Kirkpatrick had purchased the cheapjack wares from two delighted mongers paid more than they could earn in a year; one of them announced that he was quitting the travelling life for good and now Hal knew why, even as he applauded the disguise in it.
‘It is perfect,’ Kirkpatrick enthused, watching Hal eye up the hide packs, black with old grease against the weather. ‘We are travelling at the right time, coming up to the Christ’s Mass.’
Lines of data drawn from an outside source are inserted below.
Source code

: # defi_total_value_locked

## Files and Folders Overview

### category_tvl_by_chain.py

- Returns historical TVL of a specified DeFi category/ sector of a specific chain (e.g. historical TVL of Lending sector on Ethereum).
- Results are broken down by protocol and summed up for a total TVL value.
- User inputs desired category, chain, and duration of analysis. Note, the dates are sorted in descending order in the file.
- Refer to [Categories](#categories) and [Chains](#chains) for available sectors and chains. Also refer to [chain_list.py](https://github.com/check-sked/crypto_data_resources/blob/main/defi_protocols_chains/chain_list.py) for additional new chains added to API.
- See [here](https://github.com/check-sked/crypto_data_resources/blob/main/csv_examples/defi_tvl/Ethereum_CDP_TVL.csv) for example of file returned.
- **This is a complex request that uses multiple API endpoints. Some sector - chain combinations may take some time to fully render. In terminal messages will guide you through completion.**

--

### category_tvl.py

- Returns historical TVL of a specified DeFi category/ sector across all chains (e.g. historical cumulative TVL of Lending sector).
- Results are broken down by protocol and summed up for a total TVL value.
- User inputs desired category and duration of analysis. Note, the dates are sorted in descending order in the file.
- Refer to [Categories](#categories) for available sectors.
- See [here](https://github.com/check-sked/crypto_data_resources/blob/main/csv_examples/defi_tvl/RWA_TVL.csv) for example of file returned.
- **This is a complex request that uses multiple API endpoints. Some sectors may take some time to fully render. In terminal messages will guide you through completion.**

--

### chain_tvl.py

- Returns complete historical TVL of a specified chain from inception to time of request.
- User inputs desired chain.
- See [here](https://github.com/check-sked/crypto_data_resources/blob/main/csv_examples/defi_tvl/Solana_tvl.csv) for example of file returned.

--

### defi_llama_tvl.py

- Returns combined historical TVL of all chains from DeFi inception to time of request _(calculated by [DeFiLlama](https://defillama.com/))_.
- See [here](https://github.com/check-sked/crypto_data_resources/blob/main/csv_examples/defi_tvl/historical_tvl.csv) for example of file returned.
He had that right, too, for they were in great demand for ribbons and silk thread and needles from folk who could ill afford the cost. It had become the fashion for burghers, cottars and serfs to give gifts to the manor ‘for the glory of Christ’s Mass’ and, though an acorn tied with bright ribbon, or a sacking purse sewed up with silk thread seemed nothing, it was a sacrifice to folk who had little to begin with. And was done, Hal saw, out of only the hope of future favour.
So they tramped, horseless, down the days towards Closeburn, where Kirkpatrick had said Isabel lay.
‘Three women,’ he had told Hal. ‘Taken to my kinsman’s holding, together with Niall Bruce and the Earl of Atholl.’
‘The women might be gone,’ Hal had answered morose and hopeful at the same time. The ‘or worse’ was left unsaid, for he could not be sure, in his sinking cold belly, that a vengeful King Edward could kill Niall and an earl of the realm and yet spare the women.